Should 16 year olds be allowed to vote?

I pose this question because Labour has announced they will be going into the next election promising exactly this, no doubt under the assumption that young people like myself are inclined to lean towards the Left (not that they represent any such notion).

I suspect, even if you are around 16, that your answer to this question is a resounding no. I wouldn’t trust my 16 year old brother to lay the dinner-table. Is allowing him a say in who governs our country really a good idea?

The argument against the notion is clear enough. At 16 or 17 years old an individual is believed to be too irresponsible to influence decisions that affect the entire population. Furthermore, it is fair to say that most have no real interest or knowledge in politics at this age, so their involvement would run the risk of skewing elections to reflect a somehow ill-informed result. Many would see this extension of the franchise as a discredit to the serious world of politics. One would expect parties to ‘dumb-down’ their campaigns (it probably wouldn’t hurt), or even try and invade the teenage-orientated media scene. Imagine if the likes of One Direction decided to publicise their support for a certain party – one would fear a significant fraction of their 16 and 17 year old fan-base mimicking the alliance baselessly. A worse-case scenario yet would be attempts to vote someone like One Direction, or the Monster Raving Loony Party, into government for the “lols”. The case against is a strong one. Yet I find myself somehow disagreeing.

Are 16 year olds really as irresponsible as we make out? They can already in this country have sex, and marry with parental consent. You might argue that these are personal responsibilities, and that voting is different because it affects the population. Well then, what about the fact they can join the army with parental consent at 16? Surely defending our country is a responsibility that affects us all? Today there are youths who are willing to die for our country but they are not allowed a say in how it is governed. There are also 16 and 17 year olds who have left school and started earning enough to pay taxes – but they are not allowed a say in how their contributions are spent.

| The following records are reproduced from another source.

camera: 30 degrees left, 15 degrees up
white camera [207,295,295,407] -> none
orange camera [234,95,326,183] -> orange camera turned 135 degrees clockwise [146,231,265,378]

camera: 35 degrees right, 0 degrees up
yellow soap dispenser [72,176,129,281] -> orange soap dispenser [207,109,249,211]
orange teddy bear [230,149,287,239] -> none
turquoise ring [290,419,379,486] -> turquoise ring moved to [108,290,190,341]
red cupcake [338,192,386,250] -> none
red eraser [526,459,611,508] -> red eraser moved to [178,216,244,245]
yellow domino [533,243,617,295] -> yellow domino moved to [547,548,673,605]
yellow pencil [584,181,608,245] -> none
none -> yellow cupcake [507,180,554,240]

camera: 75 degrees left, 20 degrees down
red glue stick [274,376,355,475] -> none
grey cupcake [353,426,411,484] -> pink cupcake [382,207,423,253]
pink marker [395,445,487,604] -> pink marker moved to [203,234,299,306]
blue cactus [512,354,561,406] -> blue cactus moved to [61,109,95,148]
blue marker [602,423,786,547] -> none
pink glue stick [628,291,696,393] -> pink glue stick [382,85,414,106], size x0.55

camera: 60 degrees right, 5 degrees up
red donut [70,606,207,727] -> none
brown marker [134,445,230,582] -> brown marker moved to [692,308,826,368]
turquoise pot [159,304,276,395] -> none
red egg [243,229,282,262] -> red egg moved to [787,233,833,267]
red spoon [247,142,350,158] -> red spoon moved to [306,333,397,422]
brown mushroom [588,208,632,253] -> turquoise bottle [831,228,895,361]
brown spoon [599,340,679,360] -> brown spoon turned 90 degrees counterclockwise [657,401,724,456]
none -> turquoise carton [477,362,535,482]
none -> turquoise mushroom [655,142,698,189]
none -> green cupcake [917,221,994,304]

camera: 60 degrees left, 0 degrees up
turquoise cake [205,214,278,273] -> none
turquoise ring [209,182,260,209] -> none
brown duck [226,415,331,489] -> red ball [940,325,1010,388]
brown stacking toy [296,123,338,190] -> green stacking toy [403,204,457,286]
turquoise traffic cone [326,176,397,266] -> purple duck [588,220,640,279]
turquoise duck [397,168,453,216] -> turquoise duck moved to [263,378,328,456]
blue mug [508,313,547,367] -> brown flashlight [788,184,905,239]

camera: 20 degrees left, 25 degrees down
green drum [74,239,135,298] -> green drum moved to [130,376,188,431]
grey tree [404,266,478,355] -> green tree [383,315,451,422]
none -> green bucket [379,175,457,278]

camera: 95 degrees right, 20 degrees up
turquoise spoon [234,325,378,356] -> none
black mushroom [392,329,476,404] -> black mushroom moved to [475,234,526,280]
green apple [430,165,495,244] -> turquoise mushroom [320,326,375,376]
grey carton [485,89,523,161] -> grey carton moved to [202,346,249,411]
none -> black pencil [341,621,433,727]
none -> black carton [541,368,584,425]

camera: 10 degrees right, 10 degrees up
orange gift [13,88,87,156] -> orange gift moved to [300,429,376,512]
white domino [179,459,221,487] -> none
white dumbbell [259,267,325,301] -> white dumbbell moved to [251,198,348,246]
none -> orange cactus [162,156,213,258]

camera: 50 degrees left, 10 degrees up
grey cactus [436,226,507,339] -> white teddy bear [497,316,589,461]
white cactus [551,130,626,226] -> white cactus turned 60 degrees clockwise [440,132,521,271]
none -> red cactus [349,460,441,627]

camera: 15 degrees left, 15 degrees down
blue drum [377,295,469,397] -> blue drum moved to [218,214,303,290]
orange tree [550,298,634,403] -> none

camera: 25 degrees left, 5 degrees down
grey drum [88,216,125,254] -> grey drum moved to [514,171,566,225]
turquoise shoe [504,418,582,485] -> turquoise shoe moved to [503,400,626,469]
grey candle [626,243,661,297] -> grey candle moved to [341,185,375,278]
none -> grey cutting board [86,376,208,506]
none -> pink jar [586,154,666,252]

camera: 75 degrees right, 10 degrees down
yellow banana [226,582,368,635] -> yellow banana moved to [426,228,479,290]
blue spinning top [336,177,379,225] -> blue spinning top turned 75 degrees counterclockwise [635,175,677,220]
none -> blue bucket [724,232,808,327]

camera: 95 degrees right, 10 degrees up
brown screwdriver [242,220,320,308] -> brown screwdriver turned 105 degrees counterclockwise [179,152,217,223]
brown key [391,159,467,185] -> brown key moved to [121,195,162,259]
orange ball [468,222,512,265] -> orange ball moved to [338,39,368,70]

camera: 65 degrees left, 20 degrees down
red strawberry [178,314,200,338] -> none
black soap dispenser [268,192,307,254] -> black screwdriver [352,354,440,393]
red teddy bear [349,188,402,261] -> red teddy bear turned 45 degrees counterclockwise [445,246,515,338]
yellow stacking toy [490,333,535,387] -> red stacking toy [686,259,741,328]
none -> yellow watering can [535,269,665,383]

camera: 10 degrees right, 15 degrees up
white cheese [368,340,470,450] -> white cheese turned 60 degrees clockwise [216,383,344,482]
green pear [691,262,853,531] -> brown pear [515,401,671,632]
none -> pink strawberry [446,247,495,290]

Then there comes the generalised objection that they have no real interest in politics anyway and would not be knowledgeable enough to make an informed vote. Thinking back to 16 year old me and my peers (or even me now), I don’t think this is too unfair. But I would argue that, seeing as only 65% of registered voters bothered in 2010, there are plenty of adults who can be summarised, and even would describe themselves, as the same. And they are allowed to vote. In an ideal democracy only those who were knowledgeable about politics would vote – true – and under ideal conditions this would be everyone. However, this is not the case, and it never will be, so to exclude 16 and 17 year olds on this basis is an empty argument. Education nowadays is gradually increasing political awareness, but acceptingly not enough is being done. 16 and 17 year olds should be granted the right to vote, taught why they should want to, and also the skills needed to process the information that will influence their decisions. Then they wouldn’t grow up into adults who unconditionally, for a lifetime, give their vote to the same party their parents did with no further justification.

While I have voiced my support for Labour’s plans to extend the franchise, I must condemn the Shadow Lord Chancellor’s suggestion (a pretty cool title) that perhaps voting should be made compulsory for teenagers entering the electorate for the first time. After some research, I was shocked to learn that many countries – including Australia, Argentina and Brazil – already have a nationwide compulsory voting system. This seems to me to fundamentally violate freedom of speech, as an obligation to voice an opinion should be criticised for being as repressive as an obligation to stay silent. If you make it compulsory for teenagers, or anyone, to vote then you are prompting many to vote randomly, which completely defeats the principle of democracy.

Should 16 year olds be allowed to vote? Against my initial reaction, I say yes. And to be honest, when the voting options are as bleak as ours are at the moment, I think the age of the people ticking the boxes is the least of our worries. But what do you think?